--- Perintah Tugas ---
Kumpulkan semua baris dalam daftar di bawah yang memuat kata "właściwości", dengan membedakan huruf besar dan huruf kecil.

--- Daftar yang Disediakan ---
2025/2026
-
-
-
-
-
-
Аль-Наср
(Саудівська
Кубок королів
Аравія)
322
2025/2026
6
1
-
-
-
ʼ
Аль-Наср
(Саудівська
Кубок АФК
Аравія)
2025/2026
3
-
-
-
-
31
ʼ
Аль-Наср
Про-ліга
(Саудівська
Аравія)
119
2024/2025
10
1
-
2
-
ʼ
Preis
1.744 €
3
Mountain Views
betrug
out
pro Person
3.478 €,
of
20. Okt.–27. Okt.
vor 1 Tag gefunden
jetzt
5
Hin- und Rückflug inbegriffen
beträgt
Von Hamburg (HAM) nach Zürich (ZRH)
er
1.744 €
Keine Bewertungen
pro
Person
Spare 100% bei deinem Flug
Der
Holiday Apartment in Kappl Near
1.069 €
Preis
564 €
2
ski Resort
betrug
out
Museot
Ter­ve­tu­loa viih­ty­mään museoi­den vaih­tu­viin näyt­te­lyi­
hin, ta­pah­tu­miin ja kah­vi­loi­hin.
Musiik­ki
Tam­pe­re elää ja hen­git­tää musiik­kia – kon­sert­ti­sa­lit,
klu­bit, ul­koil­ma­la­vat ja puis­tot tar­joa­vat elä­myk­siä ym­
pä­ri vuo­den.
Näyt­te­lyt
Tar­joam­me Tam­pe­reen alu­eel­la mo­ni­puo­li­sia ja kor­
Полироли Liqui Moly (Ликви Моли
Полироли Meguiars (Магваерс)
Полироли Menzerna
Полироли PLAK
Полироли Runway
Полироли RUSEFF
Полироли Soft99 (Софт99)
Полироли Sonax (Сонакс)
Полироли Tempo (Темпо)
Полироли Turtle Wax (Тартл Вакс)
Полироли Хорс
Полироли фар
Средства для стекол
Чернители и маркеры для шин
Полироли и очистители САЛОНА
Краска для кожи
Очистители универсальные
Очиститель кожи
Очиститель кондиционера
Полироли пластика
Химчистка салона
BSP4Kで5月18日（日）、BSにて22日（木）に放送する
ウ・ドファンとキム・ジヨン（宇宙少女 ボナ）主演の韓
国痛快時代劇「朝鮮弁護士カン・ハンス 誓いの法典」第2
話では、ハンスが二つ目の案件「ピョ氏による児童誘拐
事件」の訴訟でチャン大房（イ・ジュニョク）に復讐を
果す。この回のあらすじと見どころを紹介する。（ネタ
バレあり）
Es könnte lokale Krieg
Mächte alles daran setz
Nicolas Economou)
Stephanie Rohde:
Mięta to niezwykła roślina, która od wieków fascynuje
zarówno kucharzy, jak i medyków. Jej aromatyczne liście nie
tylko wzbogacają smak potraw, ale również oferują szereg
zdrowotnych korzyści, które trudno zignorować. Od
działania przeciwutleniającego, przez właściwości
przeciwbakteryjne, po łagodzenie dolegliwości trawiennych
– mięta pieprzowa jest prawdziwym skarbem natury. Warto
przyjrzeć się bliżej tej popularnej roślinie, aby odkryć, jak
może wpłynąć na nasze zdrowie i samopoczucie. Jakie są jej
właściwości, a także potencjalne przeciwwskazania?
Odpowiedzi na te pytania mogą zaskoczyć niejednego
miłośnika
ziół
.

--- Jawaban Tugas ---
działania przeciwutleniającego, przez właściwości
właściwości, a także potencjalne przeciwwskazania?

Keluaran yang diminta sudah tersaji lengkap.